*** Opening of THE INPUT ***

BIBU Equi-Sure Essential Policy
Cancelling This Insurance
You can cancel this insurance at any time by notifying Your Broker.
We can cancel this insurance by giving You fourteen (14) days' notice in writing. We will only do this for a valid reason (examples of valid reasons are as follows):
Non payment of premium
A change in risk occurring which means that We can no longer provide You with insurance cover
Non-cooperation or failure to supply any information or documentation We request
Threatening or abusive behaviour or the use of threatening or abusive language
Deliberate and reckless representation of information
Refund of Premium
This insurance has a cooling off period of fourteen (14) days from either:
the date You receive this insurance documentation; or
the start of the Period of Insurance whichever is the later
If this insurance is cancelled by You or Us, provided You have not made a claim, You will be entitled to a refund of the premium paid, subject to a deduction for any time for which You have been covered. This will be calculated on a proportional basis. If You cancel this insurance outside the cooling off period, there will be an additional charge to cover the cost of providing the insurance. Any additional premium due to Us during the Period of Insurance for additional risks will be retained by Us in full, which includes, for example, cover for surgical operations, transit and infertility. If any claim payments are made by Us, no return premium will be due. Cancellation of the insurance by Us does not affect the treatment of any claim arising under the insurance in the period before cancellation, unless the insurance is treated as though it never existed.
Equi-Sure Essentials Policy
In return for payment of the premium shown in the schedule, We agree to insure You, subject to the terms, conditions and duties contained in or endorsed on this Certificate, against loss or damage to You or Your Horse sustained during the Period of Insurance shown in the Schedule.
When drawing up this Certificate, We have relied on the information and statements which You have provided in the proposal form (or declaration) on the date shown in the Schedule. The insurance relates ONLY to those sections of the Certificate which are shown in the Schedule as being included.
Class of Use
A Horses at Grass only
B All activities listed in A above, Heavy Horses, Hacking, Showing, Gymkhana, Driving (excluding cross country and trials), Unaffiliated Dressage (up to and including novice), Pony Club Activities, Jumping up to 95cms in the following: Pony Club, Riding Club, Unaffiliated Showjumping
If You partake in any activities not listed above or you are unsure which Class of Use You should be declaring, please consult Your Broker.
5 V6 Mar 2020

*** Close of THE INPUT ***

◆ TASK TO COMPLETE: So that no detail is lost, give every line of the data again exactly.

◆ THE ANSWER:
BIBU Equi-Sure Essential Policy
Cancelling This Insurance
You can cancel this insurance at any time by notifying Your Broker.
We can cancel this insurance by giving You fourteen (14) days' notice in writing. We will only do this for a valid reason (examples of valid reasons are as follows):
Non payment of premium
A change in risk occurring which means that We can no longer provide You with insurance cover
Non-cooperation or failure to supply any information or documentation We request
Threatening or abusive behaviour or the use of threatening or abusive language
Deliberate and reckless representation of information
Refund of Premium
This insurance has a cooling off period of fourteen (14) days from either:
the date You receive this insurance documentation; or
the start of the Period of Insurance whichever is the later
If this insurance is cancelled by You or Us, provided You have not made a claim, You will be entitled to a refund of the premium paid, subject to a deduction for any time for which You have been covered. This will be calculated on a proportional basis. If You cancel this insurance outside the cooling off period, there will be an additional charge to cover the cost of providing the insurance. Any additional premium due to Us during the Period of Insurance for additional risks will be retained by Us in full, which includes, for example, cover for surgical operations, transit and infertility. If any claim payments are made by Us, no return premium will be due. Cancellation of the insurance by Us does not affect the treatment of any claim arising under the insurance in the period before cancellation, unless the insurance is treated as though it never existed.
Equi-Sure Essentials Policy
In return for payment of the premium shown in the schedule, We agree to insure You, subject to the terms, conditions and duties contained in or endorsed on this Certificate, against loss or damage to You or Your Horse sustained during the Period of Insurance shown in the Schedule.
When drawing up this Certificate, We have relied on the information and statements which You have provided in the proposal form (or declaration) on the date shown in the Schedule. The insurance relates ONLY to those sections of the Certificate which are shown in the Schedule as being included.
Class of Use
A Horses at Grass only
B All activities listed in A above, Heavy Horses, Hacking, Showing, Gymkhana, Driving (excluding cross country and trials), Unaffiliated Dressage (up to and including novice), Pony Club Activities, Jumping up to 95cms in the following: Pony Club, Riding Club, Unaffiliated Showjumping
If You partake in any activities not listed above or you are unsure which Class of Use You should be declaring, please consult Your Broker.
5 V6 Mar 2020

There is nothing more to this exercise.